3. Getting to know your colleagues

Ideally, your manager will send out an announcement to introduce you. In a virtual meeting, it will be more challenging to get to know your team. You might be the only remote worker or the whole team may work at home. You may need to be more explicit about announcing yourself as the new starter. See if you can introduce yourself at the first team meeting. Use emails and internal messaging platforms to let colleagues know you’re the new person, tell them about yourself and your experience and to talk about the work you will be doing. Ensure you ask your new colleagues what they are working on too, as this will help you identify potential workmates and go-to people who you can ask for help.

4. Understanding the culture

When you're working remotely, it can be difficult to understand and be a part of the company culture. Without visiting the office or meeting the team in person, it’s hard to see the team dynamics.
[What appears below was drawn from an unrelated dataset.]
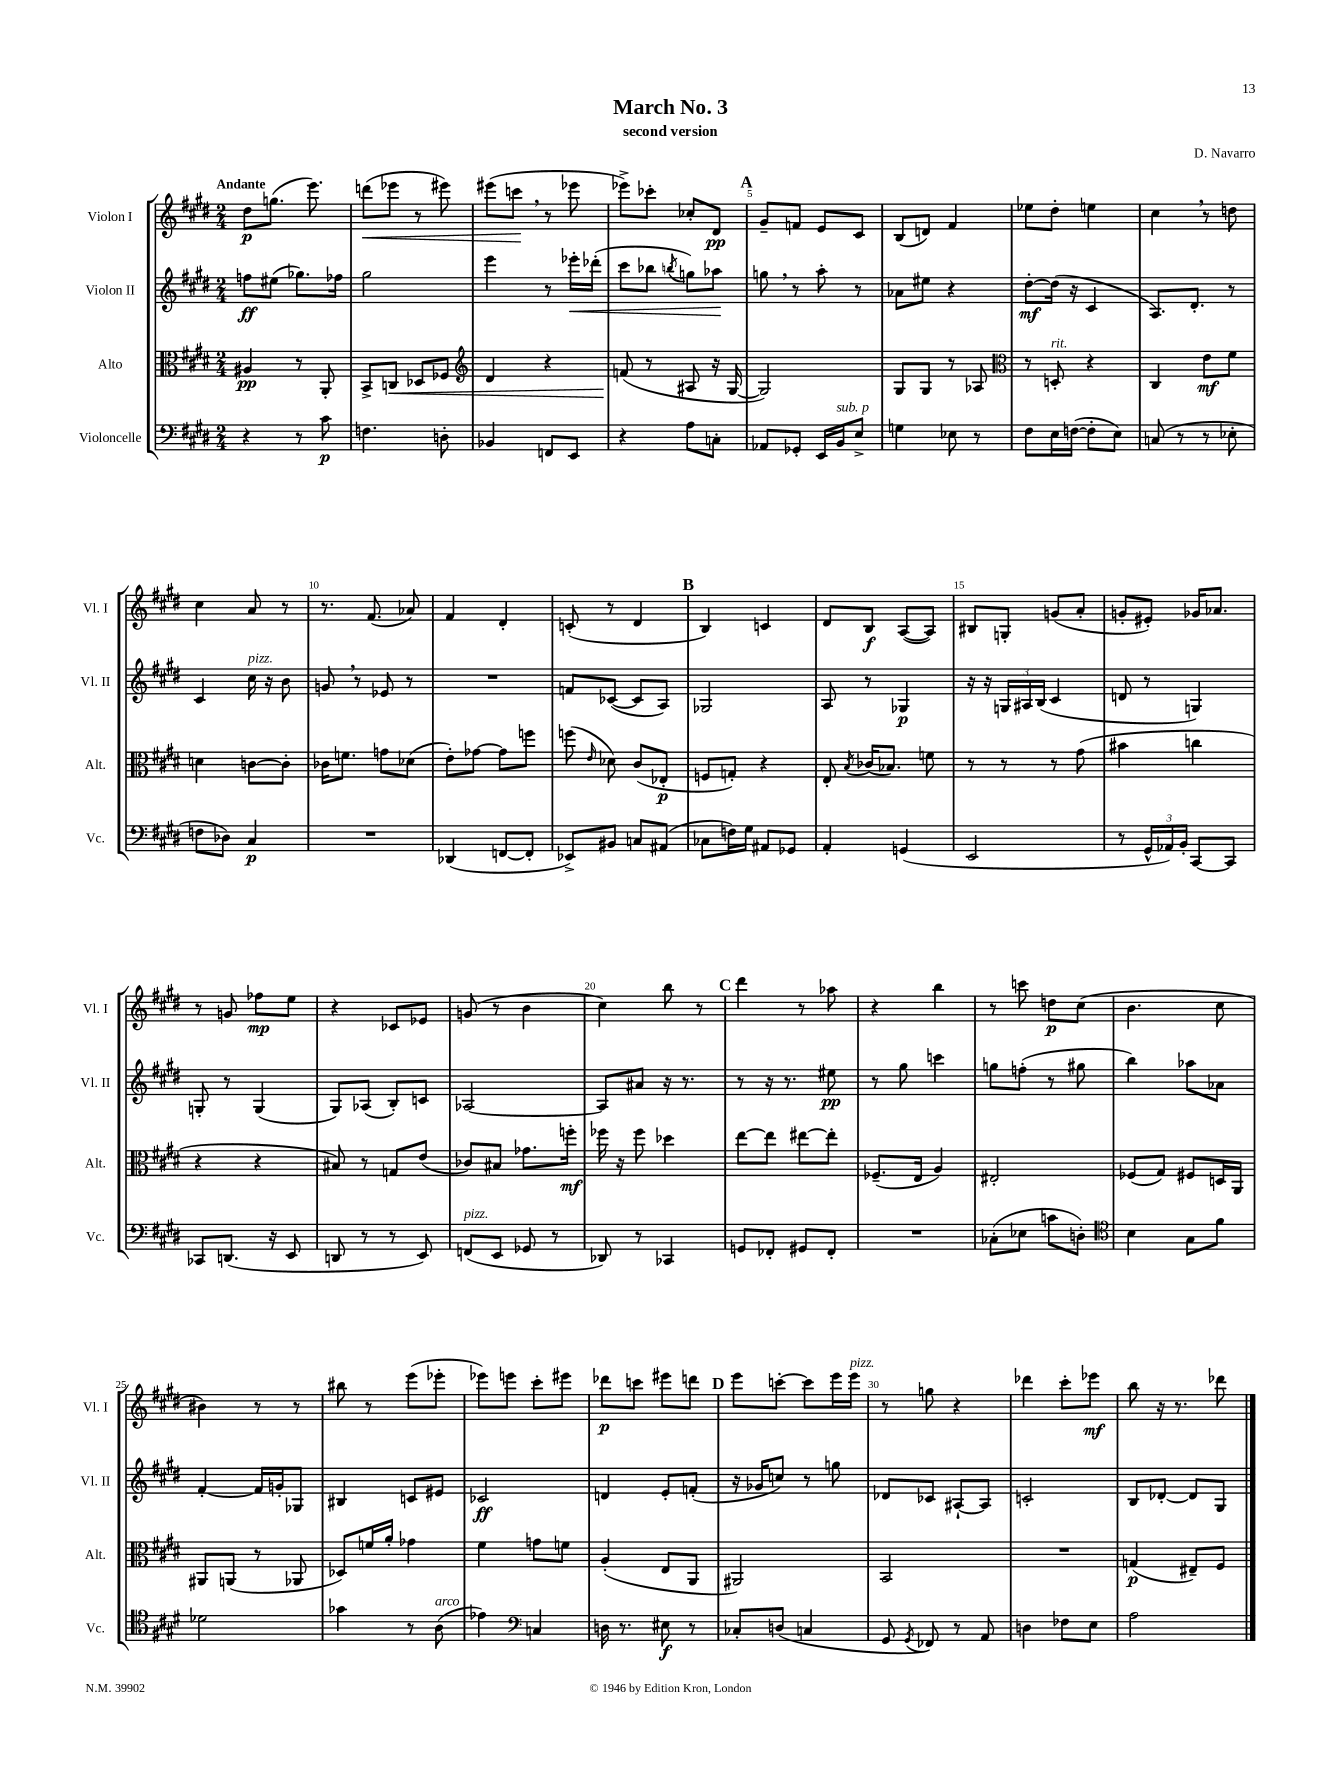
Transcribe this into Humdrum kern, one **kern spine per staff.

Each organisation you work for has its own unique culture. This culture consists of unspoken goals, accepted practices, people relationships and acronyms that employees use inside the company.

5. Establish communication channels

Remote work relies on effective communication. Ensure you use the communication channels your team uses, whether it's email, messaging apps, or project management tools. Establishing clear communication from the start will enable you to feel connected and informed.

6. Establish your boundaries

Communicate with your new manager and colleagues, make them aware of your working hours and when your normal lunch hour will be. They will then know when you’re not available. Also let them know in advance if you will need to take time out for unavoidable appointments etc. This will manage expectations and reduce the chance of missing actions, which can be stressful for home workers.

7. Establish communication channels

Ask about remote training. Many companies provide online training sessions, webinars, e-learning, and virtual workshops for remote workers. It is a good way to meet more people and understand more about the company and its culture.

Remember, remote onboarding is a collaborative effort, and both you and your employer play roles in ensuring a smooth transition. Embrace all that remote work offers and use available resources to make the most of your new role from the comfort of your own space.